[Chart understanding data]
---

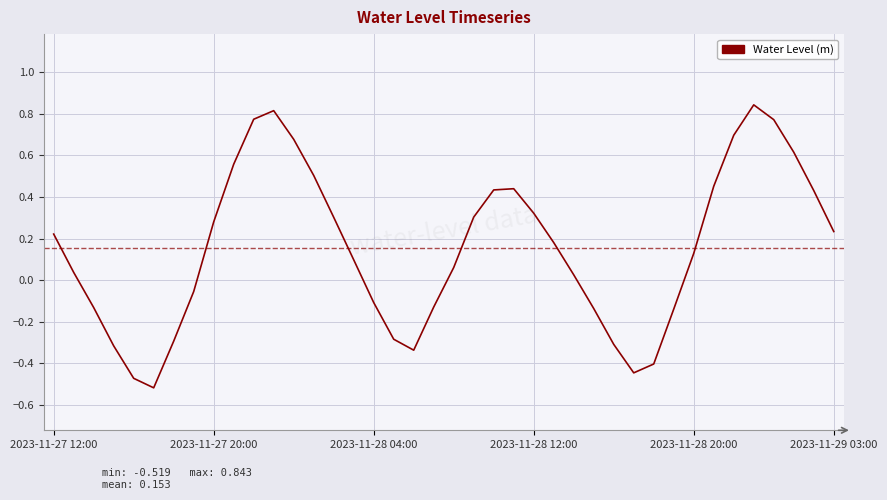

What is the difference between the maximum and minimum values?

1.4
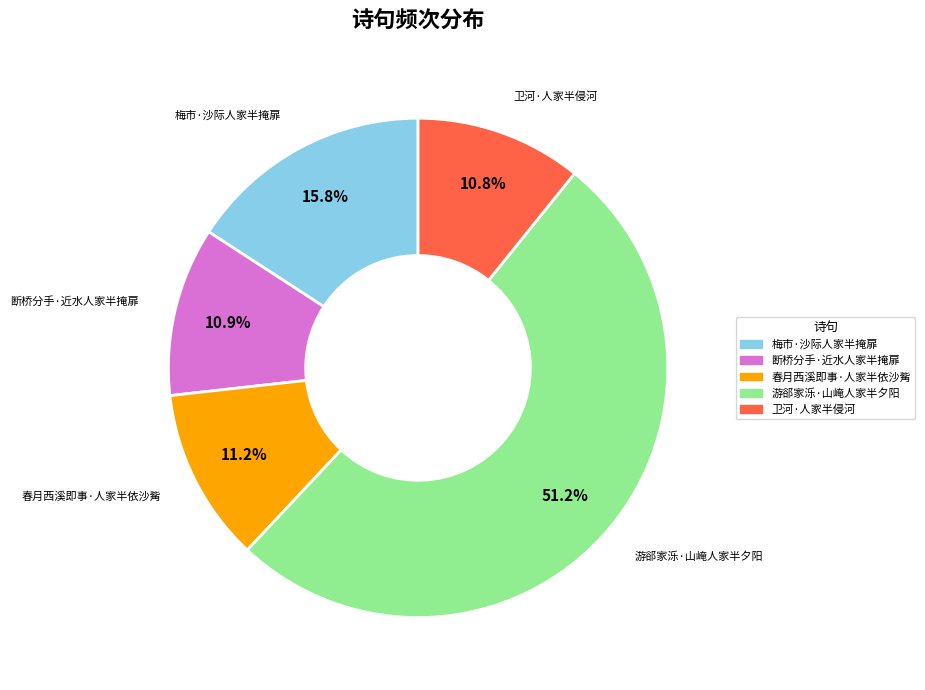

What percentage is the 春月西溪即事·人家半依沙觜 slice, to the nearest percent?

11%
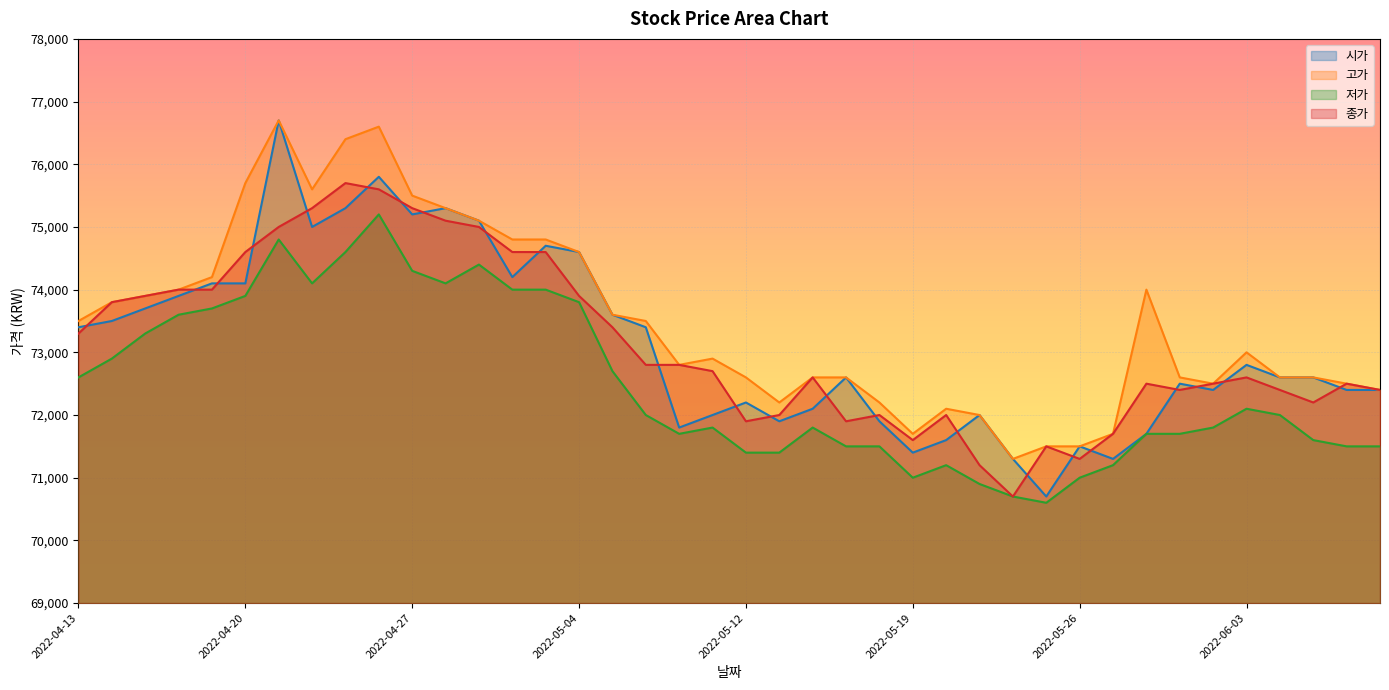

Reading left to right, transcribe all the data shown in this chart.

시가: 73400	73500	73700	73900	74100	74100	76700	75000	75300	75800	75200	75300	75100	74200	74700	74600	73600	73400	71800	72000	72200	71900	72100	72600	71900	71400	71600	72000	71300	70700	71500	71300	71700	72500	72400	72800	72600	72600	72400	72400
고가: 73500	73800	73900	74000	74200	75700	76700	75600	76400	76600	75500	75300	75100	74800	74800	74600	73600	73500	72800	72900	72600	72200	72600	72600	72200	71700	72100	72000	71300	71500	71500	71700	74000	72600	72500	73000	72600	72600	72500	72400
저가: 72600	72900	73300	73600	73700	73900	74800	74100	74600	75200	74300	74100	74400	74000	74000	73800	72700	72000	71700	71800	71400	71400	71800	71500	71500	71000	71200	70900	70700	70600	71000	71200	71700	71700	71800	72100	72000	71600	71500	71500
종가: 73300	73800	73900	74000	74000	74600	75000	75300	75700	75600	75300	75100	75000	74600	74600	73900	73400	72800	72800	72700	71900	72000	72600	71900	72000	71600	72000	71200	70700	71500	71300	71700	72500	72400	72500	72600	72400	72200	72500	72400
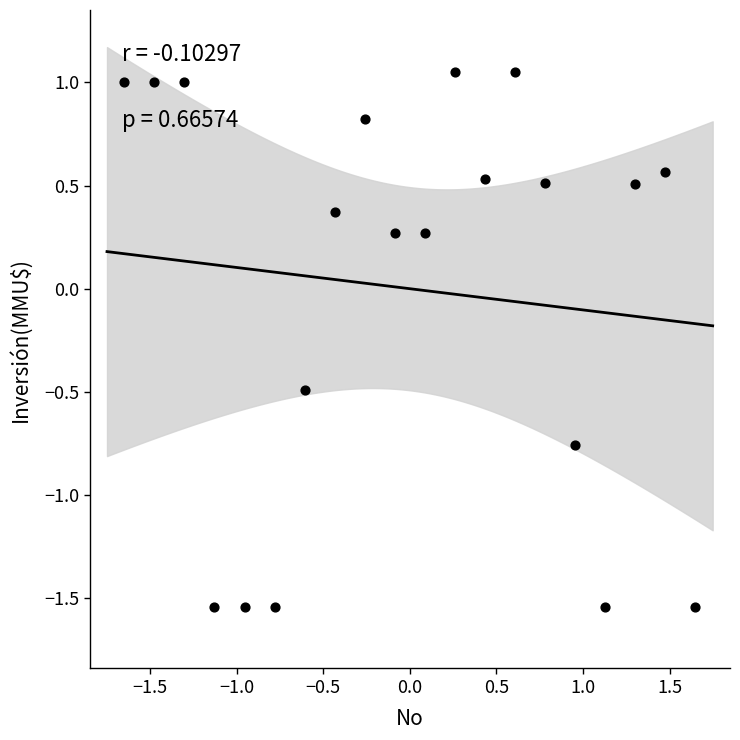

What is the range of Y values (max minus min)?

2.6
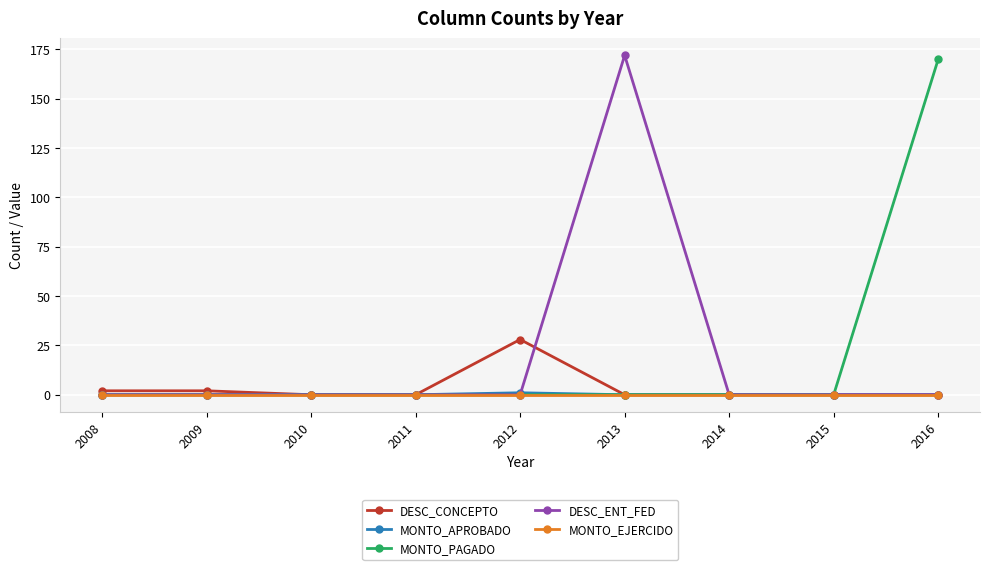

Reading left to right, list all the values displayed in this chart.

DESC_CONCEPTO: 2	2	0	0	28	0	0	0	0
MONTO_APROBADO: 0	0	0	0	1	0	0	0	0
MONTO_PAGADO: 0	0	0	0	0	0	0	0	170
DESC_ENT_FED: 0	0	0	0	0	172	0	0	0
MONTO_EJERCIDO: 0	0	0	0	0	0	0	0	0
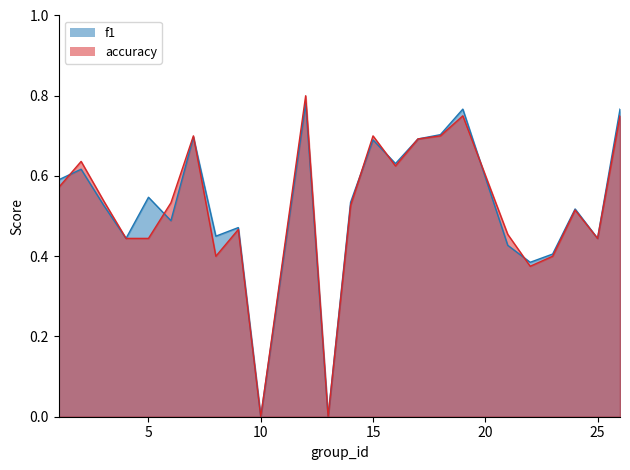

How many intersections are there between f1 and accuracy?

7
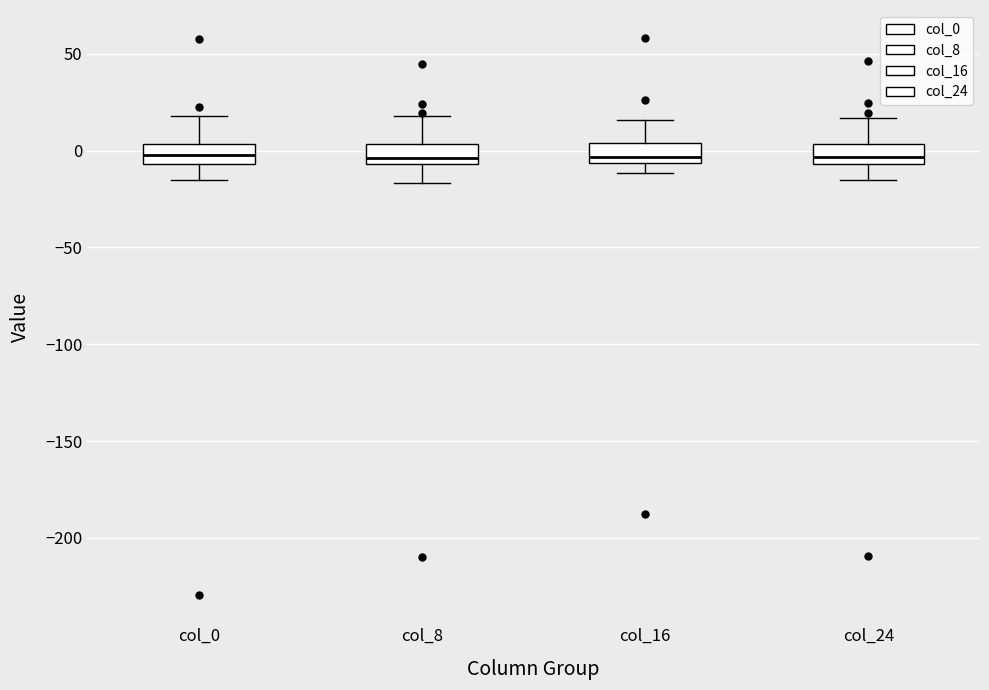

Where does the upper whisker of the box for col_0 end on the y-axis? The values are not printed on the chart, so give them approximately, as read against the axis.

20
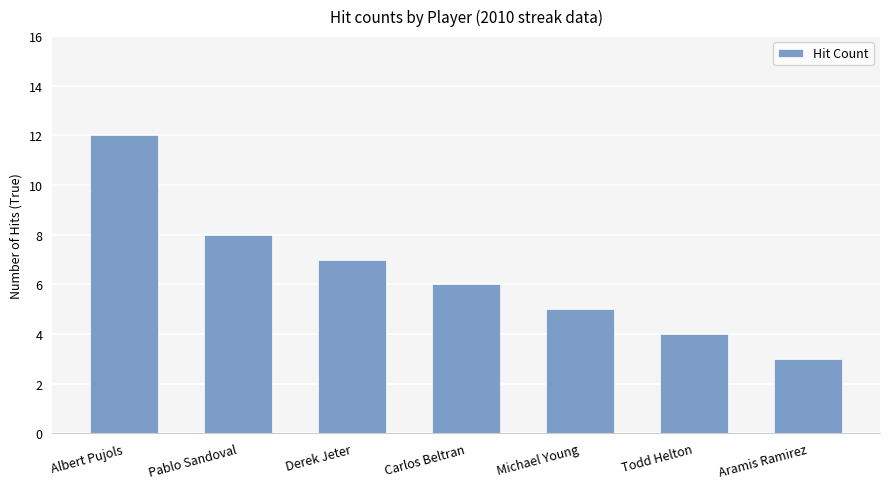

Does the chart contain stacked bars?

No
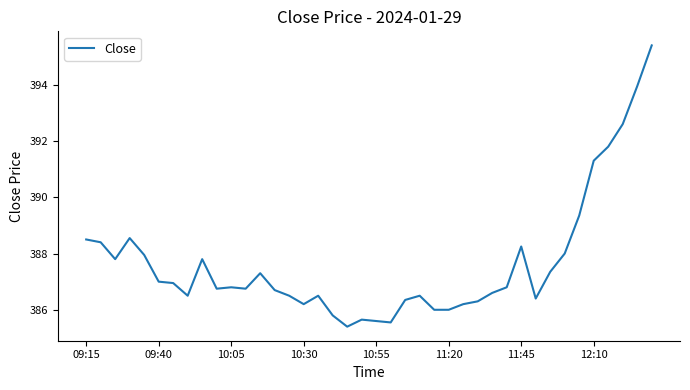

What is the difference between the maximum and minimum values?

10.0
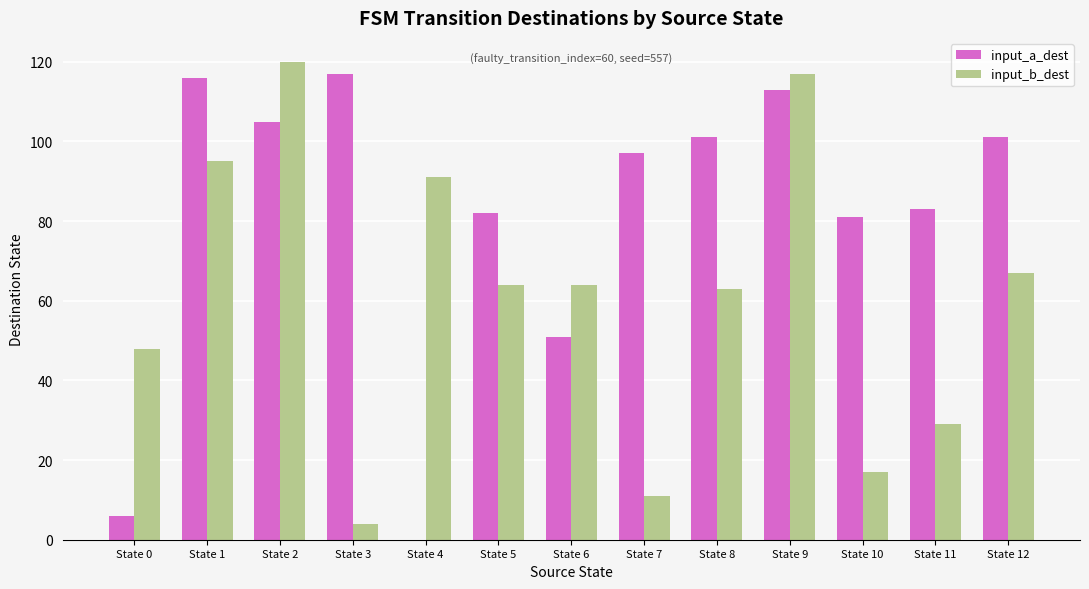

What is the sum of the input_b_dest values at State 5 and State 10?

81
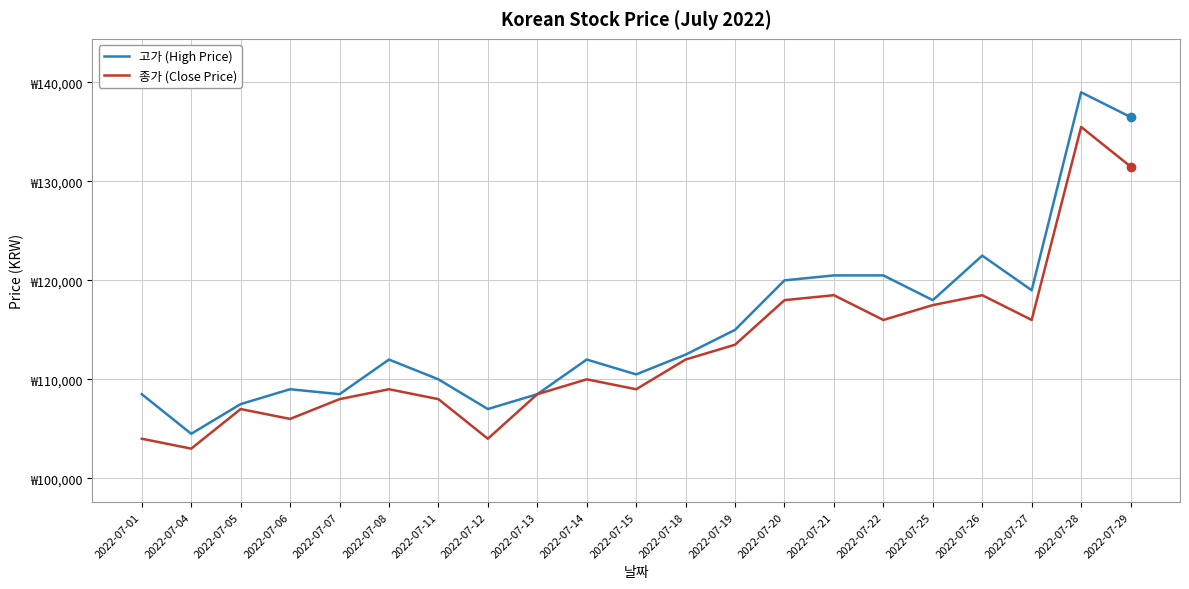

The value of 종가 (Close Price) at 2022-07-07 is 108000. True or false?

True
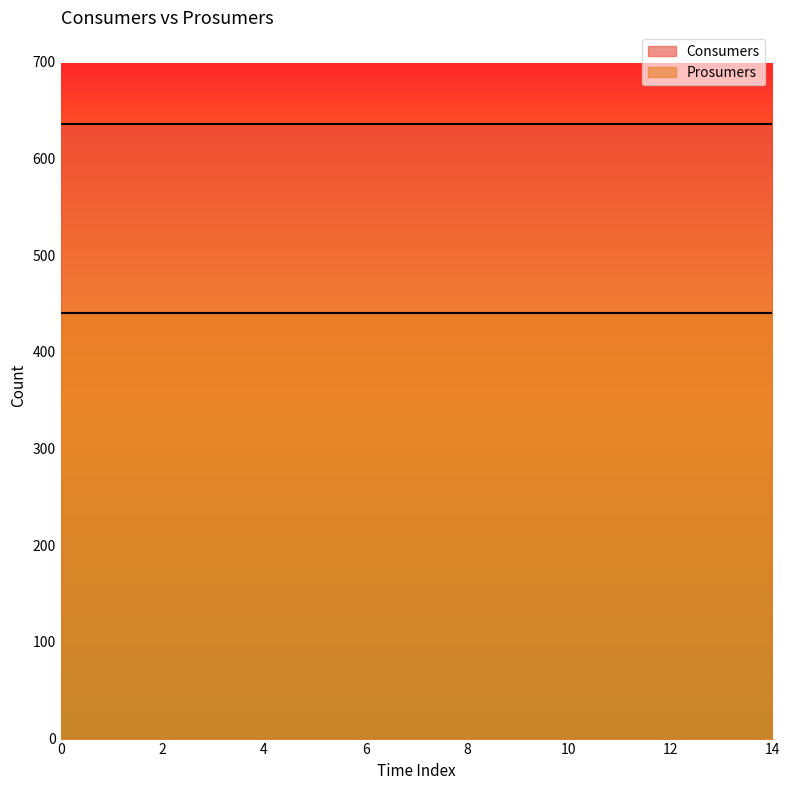

Rank the series at 5 from lowest to highest value.

Prosumers, Consumers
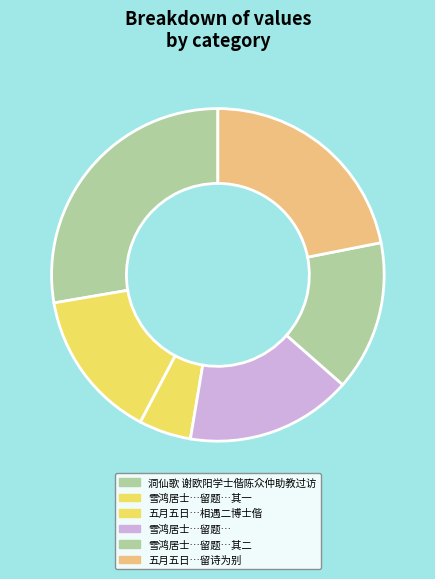

How many slices are in this pie chart?

6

---

▶ [Task]:
Copy out all of the records above word for word, leaving the pictures out.

▶ [Task answer]:
What is the difference between the maximum and minimum values?

1.4

What percentage is the 春月西溪即事·人家半依沙觜 slice, to the nearest percent?

11%

Reading left to right, transcribe all the data shown in this chart.

시가: 73400	73500	73700	73900	74100	74100	76700	75000	75300	75800	75200	75300	75100	74200	74700	74600	73600	73400	71800	72000	72200	71900	72100	72600	71900	71400	71600	72000	71300	70700	71500	71300	71700	72500	72400	72800	72600	72600	72400	72400
고가: 73500	73800	73900	74000	74200	75700	76700	75600	76400	76600	75500	75300	75100	74800	74800	74600	73600	73500	72800	72900	72600	72200	72600	72600	72200	71700	72100	72000	71300	71500	71500	71700	74000	72600	72500	73000	72600	72600	72500	72400
저가: 72600	72900	73300	73600	73700	73900	74800	74100	74600	75200	74300	74100	74400	74000	74000	73800	72700	72000	71700	71800	71400	71400	71800	71500	71500	71000	71200	70900	70700	70600	71000	71200	71700	71700	71800	72100	72000	71600	71500	71500
종가: 73300	73800	73900	74000	74000	74600	75000	75300	75700	75600	75300	75100	75000	74600	74600	73900	73400	72800	72800	72700	71900	72000	72600	71900	72000	71600	72000	71200	70700	71500	71300	71700	72500	72400	72500	72600	72400	72200	72500	72400

What is the range of Y values (max minus min)?

2.6

Reading left to right, list all the values displayed in this chart.

DESC_CONCEPTO: 2	2	0	0	28	0	0	0	0
MONTO_APROBADO: 0	0	0	0	1	0	0	0	0
MONTO_PAGADO: 0	0	0	0	0	0	0	0	170
DESC_ENT_FED: 0	0	0	0	0	172	0	0	0
MONTO_EJERCIDO: 0	0	0	0	0	0	0	0	0

How many intersections are there between f1 and accuracy?

7

Where does the upper whisker of the box for col_0 end on the y-axis? The values are not printed on the chart, so give them approximately, as read against the axis.

20

Does the chart contain stacked bars?

No

What is the difference between the maximum and minimum values?

10.0

What is the sum of the input_b_dest values at State 5 and State 10?

81

The value of 종가 (Close Price) at 2022-07-07 is 108000. True or false?

True

Rank the series at 5 from lowest to highest value.

Prosumers, Consumers

How many slices are in this pie chart?

6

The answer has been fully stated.